• U.S.

Animals: Electric Eel

2 minute read
TIME

Man is not the only animal which can produce electricity. No insect, no bird, no other mammal can, but five fishes are living dynamos. Of these the biggest and most potent is the electric eel (Electrophorus electricus), a wormish monster which lives in the freshwater marshes of northern South America, grows over 8 ft. long and thick as a man’s thigh, can send a shock through 28 ft. of water and stun the largest animal, including man.

Last week electric eels made news when from Belem, Brazil it was reported that a party of U. S. scientists had caught one 3 ft. long with a potential of 380 volts, more than triple the common U. S. house current. Electric eels have produced up to 500 volts. Local Indians long ago recognized the nature of the eel’s shocking power, naming the creature puraque, derived from their word for lightning bolt. But civilized man, in the Age of Electricity, though he understands the source of the firefly’s light does not know how Electrophorus becomes electric. Two years ago Christopher Coates, the New York Aquarium’s inquisitive tropical fishman, slipped an electric eel into a hard-rubber trough with metallic contacts an inch apart, discovered that it could light a neon lamp. That stunt became the Aquarium’s No. 1 attraction, with three performances daily. Branching his eel out into the field of ceremonial keypushers, he had it supply the initial impulse to start a police siren, a North River fireboat, an airplane; light a 2,000,000-candlepower beacon in Radio City; send a buzz over an NBC network.

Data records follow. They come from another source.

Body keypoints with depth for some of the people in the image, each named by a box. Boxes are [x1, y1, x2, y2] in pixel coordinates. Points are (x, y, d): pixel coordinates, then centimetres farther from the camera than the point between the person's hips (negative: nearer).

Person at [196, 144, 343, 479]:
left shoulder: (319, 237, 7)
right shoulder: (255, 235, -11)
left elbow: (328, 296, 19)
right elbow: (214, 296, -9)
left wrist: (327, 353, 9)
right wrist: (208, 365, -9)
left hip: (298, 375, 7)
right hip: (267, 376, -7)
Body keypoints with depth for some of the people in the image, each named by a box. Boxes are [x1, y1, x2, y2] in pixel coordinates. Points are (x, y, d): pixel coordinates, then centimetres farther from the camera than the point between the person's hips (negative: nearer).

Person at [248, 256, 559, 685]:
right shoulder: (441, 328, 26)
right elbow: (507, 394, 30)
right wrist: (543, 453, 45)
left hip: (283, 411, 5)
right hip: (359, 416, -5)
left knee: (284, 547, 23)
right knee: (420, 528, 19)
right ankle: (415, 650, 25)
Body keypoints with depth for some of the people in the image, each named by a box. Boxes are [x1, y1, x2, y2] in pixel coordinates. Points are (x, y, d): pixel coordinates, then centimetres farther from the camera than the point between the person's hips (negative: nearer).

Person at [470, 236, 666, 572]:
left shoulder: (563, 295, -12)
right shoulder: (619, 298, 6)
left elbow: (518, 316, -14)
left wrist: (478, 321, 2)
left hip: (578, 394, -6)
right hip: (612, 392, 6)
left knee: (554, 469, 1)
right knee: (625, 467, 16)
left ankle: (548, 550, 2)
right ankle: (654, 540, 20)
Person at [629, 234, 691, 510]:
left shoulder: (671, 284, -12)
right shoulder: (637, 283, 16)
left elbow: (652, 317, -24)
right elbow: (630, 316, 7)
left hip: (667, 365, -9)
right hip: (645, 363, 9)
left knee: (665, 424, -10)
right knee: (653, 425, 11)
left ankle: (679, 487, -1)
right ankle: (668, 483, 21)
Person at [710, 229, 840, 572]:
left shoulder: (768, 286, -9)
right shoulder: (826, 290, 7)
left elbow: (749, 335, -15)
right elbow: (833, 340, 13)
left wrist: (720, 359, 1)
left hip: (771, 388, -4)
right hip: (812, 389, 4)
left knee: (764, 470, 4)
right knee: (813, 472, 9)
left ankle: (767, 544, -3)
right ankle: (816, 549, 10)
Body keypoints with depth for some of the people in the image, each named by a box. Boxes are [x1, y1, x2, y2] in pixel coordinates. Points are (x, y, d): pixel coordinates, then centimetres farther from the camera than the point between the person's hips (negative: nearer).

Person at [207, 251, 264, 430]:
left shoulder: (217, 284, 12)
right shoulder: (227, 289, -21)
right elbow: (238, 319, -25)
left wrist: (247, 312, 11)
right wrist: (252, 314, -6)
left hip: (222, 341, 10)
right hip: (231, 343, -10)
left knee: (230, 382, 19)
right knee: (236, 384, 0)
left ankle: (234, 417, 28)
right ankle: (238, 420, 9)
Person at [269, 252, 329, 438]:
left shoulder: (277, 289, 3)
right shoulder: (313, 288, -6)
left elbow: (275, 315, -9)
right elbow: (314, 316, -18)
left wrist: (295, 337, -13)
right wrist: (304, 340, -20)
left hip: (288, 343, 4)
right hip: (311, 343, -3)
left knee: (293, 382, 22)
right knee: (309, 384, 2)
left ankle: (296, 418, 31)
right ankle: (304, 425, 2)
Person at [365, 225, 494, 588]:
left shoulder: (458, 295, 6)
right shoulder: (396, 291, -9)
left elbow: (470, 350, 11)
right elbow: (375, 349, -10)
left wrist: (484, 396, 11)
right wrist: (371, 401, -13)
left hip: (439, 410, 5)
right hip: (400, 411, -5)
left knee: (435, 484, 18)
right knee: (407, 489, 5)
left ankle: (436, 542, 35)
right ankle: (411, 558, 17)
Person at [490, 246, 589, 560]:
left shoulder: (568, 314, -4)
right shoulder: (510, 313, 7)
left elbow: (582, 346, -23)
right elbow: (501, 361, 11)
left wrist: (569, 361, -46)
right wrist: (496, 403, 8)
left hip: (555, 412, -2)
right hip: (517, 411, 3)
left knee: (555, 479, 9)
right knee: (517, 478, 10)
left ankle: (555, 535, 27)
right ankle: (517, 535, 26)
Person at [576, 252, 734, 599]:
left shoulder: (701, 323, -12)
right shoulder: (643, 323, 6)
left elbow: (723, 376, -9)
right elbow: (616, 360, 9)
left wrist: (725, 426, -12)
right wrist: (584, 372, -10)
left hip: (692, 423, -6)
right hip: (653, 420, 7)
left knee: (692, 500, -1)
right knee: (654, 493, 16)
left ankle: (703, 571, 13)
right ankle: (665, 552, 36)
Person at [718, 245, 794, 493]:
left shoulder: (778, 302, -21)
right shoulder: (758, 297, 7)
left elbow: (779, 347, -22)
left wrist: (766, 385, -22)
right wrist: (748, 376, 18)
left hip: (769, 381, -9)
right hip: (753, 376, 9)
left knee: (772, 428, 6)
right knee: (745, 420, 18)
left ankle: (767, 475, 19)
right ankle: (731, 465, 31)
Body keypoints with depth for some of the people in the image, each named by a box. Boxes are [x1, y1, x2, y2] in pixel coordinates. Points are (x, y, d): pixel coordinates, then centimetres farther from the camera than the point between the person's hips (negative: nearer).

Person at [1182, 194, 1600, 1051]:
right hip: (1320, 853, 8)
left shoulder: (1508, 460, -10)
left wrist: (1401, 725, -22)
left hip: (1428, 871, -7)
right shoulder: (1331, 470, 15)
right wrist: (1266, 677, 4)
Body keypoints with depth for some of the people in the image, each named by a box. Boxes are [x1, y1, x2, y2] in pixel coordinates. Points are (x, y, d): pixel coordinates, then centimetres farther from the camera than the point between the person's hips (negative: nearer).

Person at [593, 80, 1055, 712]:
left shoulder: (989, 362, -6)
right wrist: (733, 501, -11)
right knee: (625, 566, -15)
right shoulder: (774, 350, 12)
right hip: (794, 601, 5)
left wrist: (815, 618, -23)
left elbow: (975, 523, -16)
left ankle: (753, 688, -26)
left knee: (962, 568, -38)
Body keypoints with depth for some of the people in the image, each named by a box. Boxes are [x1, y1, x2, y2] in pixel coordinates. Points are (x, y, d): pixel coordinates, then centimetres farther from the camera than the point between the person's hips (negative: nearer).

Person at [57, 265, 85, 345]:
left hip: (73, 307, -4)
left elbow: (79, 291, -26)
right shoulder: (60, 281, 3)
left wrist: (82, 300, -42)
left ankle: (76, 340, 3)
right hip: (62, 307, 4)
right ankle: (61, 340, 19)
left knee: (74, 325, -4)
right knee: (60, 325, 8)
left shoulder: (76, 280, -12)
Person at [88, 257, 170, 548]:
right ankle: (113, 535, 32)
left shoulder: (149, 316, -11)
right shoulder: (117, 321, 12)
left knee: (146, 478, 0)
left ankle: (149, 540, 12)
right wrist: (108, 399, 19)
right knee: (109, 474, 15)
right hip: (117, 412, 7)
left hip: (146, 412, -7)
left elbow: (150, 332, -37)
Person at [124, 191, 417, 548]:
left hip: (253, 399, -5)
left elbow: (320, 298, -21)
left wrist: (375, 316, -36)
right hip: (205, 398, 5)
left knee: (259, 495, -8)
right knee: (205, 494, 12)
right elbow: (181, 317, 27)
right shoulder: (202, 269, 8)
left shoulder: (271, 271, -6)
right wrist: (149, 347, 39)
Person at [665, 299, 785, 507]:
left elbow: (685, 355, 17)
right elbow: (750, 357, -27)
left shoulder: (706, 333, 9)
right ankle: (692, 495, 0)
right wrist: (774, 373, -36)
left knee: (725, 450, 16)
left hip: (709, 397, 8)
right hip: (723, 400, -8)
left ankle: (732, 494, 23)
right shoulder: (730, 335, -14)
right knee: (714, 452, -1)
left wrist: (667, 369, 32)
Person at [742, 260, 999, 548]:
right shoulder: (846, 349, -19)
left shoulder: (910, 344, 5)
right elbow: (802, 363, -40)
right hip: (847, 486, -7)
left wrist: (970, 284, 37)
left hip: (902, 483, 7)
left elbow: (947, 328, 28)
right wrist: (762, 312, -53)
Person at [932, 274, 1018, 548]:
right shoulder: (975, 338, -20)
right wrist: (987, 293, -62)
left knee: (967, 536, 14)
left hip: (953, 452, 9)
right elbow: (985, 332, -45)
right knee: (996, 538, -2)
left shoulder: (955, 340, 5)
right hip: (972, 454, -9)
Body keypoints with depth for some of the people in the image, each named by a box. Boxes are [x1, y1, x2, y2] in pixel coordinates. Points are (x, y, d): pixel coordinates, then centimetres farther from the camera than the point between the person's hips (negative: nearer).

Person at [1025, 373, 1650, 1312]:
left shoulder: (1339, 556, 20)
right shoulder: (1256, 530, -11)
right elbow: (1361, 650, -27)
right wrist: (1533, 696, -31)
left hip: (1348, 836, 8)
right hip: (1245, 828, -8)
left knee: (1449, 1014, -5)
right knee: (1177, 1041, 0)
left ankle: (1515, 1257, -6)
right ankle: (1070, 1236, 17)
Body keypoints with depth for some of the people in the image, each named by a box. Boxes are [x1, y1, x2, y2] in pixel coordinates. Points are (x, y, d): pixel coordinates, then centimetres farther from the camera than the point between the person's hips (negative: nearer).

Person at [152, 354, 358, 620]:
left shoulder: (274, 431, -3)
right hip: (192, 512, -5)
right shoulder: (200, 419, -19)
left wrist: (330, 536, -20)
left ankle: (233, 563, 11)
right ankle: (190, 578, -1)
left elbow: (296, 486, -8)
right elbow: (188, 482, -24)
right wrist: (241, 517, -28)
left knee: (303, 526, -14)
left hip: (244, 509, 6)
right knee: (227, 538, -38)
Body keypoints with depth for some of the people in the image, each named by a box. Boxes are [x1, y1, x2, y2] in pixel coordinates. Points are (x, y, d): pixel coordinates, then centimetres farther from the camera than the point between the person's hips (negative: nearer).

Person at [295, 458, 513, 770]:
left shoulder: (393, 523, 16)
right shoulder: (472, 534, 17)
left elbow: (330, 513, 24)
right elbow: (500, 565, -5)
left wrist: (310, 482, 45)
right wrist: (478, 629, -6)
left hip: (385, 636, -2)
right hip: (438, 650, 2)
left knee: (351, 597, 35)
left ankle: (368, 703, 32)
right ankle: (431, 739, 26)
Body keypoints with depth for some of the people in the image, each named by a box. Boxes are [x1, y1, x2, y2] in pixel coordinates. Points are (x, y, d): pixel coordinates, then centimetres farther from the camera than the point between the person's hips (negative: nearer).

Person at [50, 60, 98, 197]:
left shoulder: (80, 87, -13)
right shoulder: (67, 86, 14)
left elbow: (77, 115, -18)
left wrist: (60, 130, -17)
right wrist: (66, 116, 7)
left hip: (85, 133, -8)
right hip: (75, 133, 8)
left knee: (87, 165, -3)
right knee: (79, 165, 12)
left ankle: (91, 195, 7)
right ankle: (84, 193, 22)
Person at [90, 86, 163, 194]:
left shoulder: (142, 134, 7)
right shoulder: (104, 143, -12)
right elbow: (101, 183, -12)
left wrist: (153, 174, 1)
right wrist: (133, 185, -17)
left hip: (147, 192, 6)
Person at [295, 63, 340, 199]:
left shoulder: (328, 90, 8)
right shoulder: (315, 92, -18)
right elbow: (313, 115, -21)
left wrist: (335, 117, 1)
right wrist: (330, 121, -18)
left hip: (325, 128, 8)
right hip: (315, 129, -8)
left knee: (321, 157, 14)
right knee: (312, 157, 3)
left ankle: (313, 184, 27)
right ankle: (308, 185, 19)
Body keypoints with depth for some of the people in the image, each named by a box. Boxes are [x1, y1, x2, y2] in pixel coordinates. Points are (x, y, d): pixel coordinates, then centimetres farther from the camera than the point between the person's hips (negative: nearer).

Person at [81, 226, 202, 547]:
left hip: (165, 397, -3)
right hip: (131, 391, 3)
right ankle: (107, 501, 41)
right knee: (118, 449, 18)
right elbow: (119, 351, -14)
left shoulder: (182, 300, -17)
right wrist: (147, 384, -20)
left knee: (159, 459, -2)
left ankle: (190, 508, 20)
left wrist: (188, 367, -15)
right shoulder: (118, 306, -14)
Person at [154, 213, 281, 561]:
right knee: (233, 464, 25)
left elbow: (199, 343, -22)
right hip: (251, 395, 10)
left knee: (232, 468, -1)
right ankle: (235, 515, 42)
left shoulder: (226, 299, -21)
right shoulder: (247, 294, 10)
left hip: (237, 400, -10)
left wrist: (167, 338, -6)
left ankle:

Pursuing his researches, Curator Coates enlisted the aid of New York University’s Physicist Richard T. Cox, who helped him rig up testing apparatus which demonstrated that the eel’s current courses along its body at the rate of 1,000 meters per second, approximately ten times the speed at which impulses travel along the nerves of man. Last January, Physicist Cox & party set sail for Brazil to delve further into the eel’s mysteries. Last week’s capture was the first news from them, but next fortnight they will start home with their findings. Christopher Coates snorts at the idea of an Eel Light & Power Co., but does believe that study of the eel’s current may teach man to improve electric generating apparatus.